Ten Primary Schools in Loitoktok Sub-county have been selected for a pilot project, where learners with special needs will be incorporated with other pupils.

Consequently, in preparation for this initiative, 40 teachers from 10 schools in the area were on Friday trained on Special Needs Education (SNE).

During the training, Loitoktok Sub-county SNE Coordinator, Patrick Nang’unin, said the purpose of the pilot project is to incorporate the learners with special needs with other pupils within the same institution.

Nangunin further added that the mingling of learners with special needs with others will help them to develop socially and also academically.

The coordinator said the pilot program aims at enrolling the learners with special needs in the schools within their locality.

Nangunin said the program will lessen the burden of parents with such children, when seeking institutions, which offer services for special learners, which sometimes are far away from their locality.

He also noted that learners with special needs being enrolled in schools within their locality, will also help them interact with their parents or guardians frequently.

The Coordinator said the SNE training for the teachers is an eye opener not only to the teachers, but also to the neighbouring community in regards to learners with special needs.

However, Nangunin has noted that they are experiencing a challenge of stigmatization and negative attitudes towards persons living with disability from the local community, while they lack support of local leaders in matters related to this category learners.

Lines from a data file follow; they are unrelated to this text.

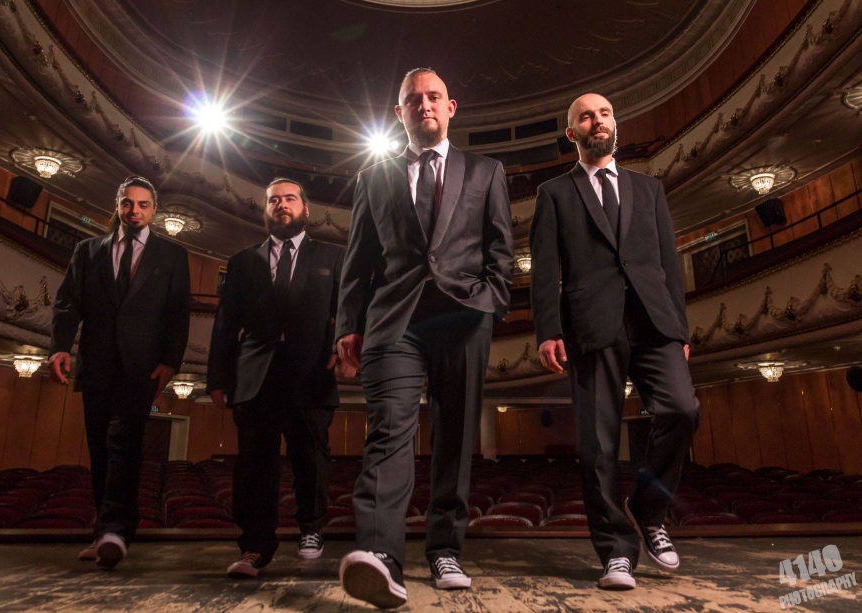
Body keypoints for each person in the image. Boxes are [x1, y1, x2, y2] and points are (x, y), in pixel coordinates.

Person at [335, 67, 514, 608]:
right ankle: (381, 557)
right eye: (413, 99)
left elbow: (501, 250)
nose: (425, 105)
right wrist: (348, 325)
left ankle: (445, 550)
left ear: (451, 107)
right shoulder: (373, 177)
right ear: (400, 113)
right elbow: (358, 260)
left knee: (455, 436)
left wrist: (490, 301)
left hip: (464, 318)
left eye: (434, 96)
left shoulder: (486, 170)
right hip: (395, 321)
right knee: (388, 431)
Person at [529, 93, 700, 589]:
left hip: (654, 320)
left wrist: (680, 327)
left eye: (604, 113)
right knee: (598, 444)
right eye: (586, 116)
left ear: (614, 124)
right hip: (590, 322)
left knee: (682, 409)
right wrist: (547, 330)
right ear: (573, 133)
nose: (597, 121)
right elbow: (545, 269)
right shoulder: (553, 193)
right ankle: (615, 553)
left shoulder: (650, 188)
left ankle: (648, 509)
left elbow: (668, 262)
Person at [48, 175, 191, 569]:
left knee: (122, 443)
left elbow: (178, 314)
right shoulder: (88, 250)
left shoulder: (172, 255)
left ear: (154, 210)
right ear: (117, 205)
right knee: (100, 448)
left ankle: (115, 530)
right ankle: (107, 531)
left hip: (142, 367)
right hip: (96, 363)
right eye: (128, 203)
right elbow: (67, 302)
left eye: (143, 204)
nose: (134, 210)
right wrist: (60, 346)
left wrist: (171, 361)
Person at [207, 178, 345, 579]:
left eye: (290, 199)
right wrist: (217, 376)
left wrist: (344, 348)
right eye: (273, 200)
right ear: (265, 209)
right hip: (255, 374)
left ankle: (311, 528)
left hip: (312, 371)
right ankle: (255, 545)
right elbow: (225, 324)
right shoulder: (242, 261)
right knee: (254, 465)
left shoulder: (333, 257)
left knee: (311, 459)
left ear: (306, 209)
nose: (281, 205)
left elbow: (349, 310)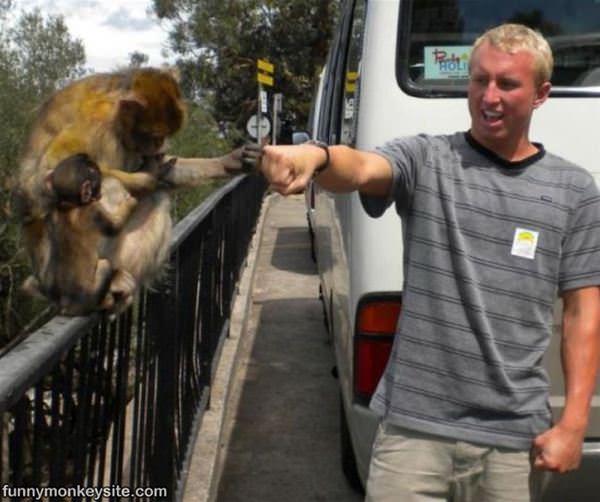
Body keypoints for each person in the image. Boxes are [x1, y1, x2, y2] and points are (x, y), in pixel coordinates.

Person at [257, 23, 600, 502]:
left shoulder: (575, 190)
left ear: (541, 94)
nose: (489, 96)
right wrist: (315, 155)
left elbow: (583, 315)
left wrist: (573, 422)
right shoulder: (427, 159)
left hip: (514, 440)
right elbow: (361, 168)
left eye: (507, 84)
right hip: (413, 434)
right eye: (479, 80)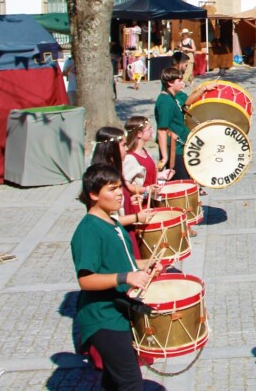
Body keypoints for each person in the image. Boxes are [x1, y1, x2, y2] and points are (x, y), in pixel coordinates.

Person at [70, 163, 161, 391]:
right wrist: (125, 277)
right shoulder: (88, 230)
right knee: (130, 382)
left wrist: (146, 266)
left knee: (113, 379)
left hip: (119, 310)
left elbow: (125, 262)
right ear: (93, 194)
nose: (120, 193)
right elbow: (86, 280)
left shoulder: (112, 222)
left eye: (120, 187)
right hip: (102, 317)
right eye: (112, 189)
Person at [154, 67, 215, 181]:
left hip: (181, 147)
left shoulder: (172, 98)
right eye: (179, 81)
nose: (183, 83)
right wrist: (165, 157)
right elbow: (162, 130)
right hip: (174, 150)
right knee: (183, 185)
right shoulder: (165, 102)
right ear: (170, 83)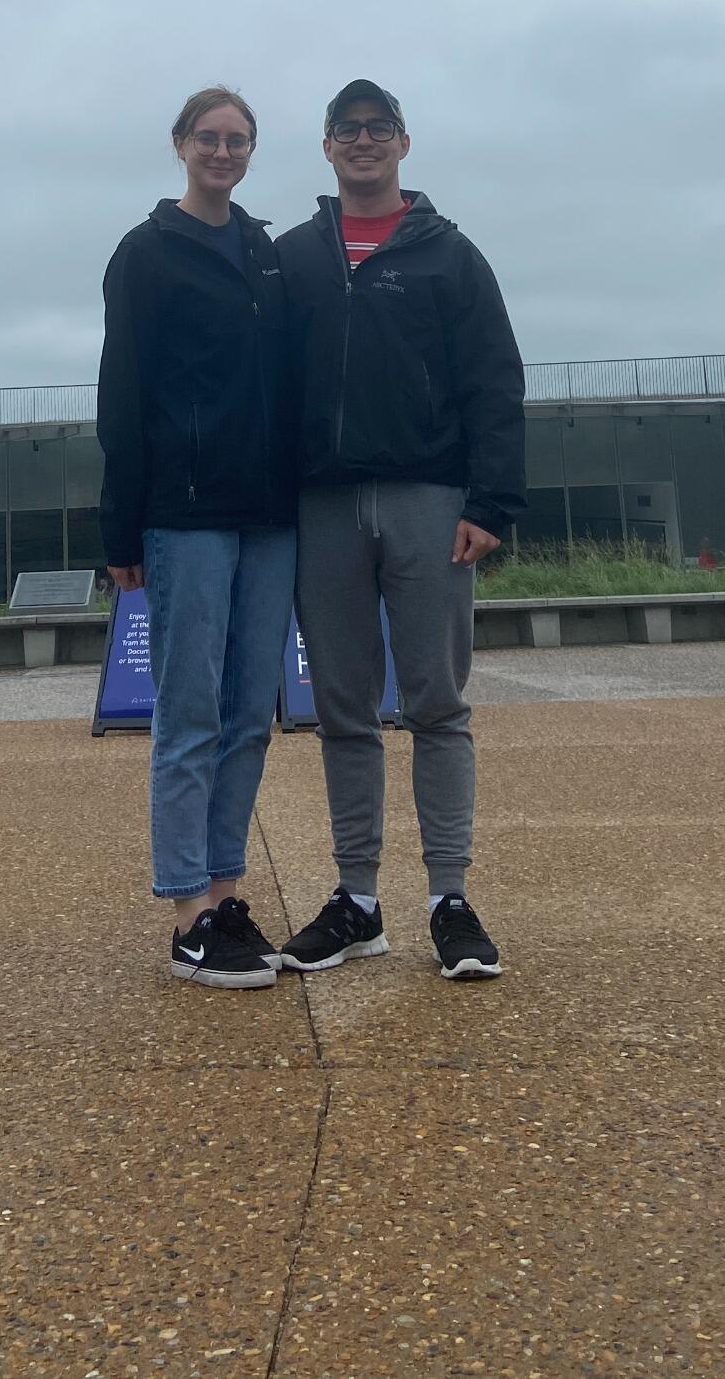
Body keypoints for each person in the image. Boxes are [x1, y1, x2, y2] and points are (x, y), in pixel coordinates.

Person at [273, 79, 525, 981]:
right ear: (328, 148)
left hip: (427, 498)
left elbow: (494, 380)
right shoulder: (295, 256)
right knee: (342, 709)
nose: (363, 142)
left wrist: (489, 503)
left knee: (436, 706)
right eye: (347, 131)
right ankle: (357, 901)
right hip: (322, 505)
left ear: (404, 144)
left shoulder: (449, 255)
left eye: (378, 129)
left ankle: (449, 900)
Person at [98, 88, 297, 990]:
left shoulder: (260, 251)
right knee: (190, 716)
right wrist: (121, 523)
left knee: (250, 712)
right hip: (184, 512)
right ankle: (186, 916)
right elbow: (122, 395)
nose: (223, 152)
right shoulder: (145, 254)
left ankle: (224, 893)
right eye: (208, 139)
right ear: (180, 144)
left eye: (238, 141)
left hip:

He applauded the Competency Based Curriculum (CBC), for it fully embraces the concept of inclusivity of such learners, hence relevant to day to day living.

At the same time, Nangunin called upon the school head, to ensure the environment within their schools is friendly to learners with special needs.

He has also urged members of the local community to create awareness on special learners both in school and the neighbouring community, as well as advocating for their acceptability.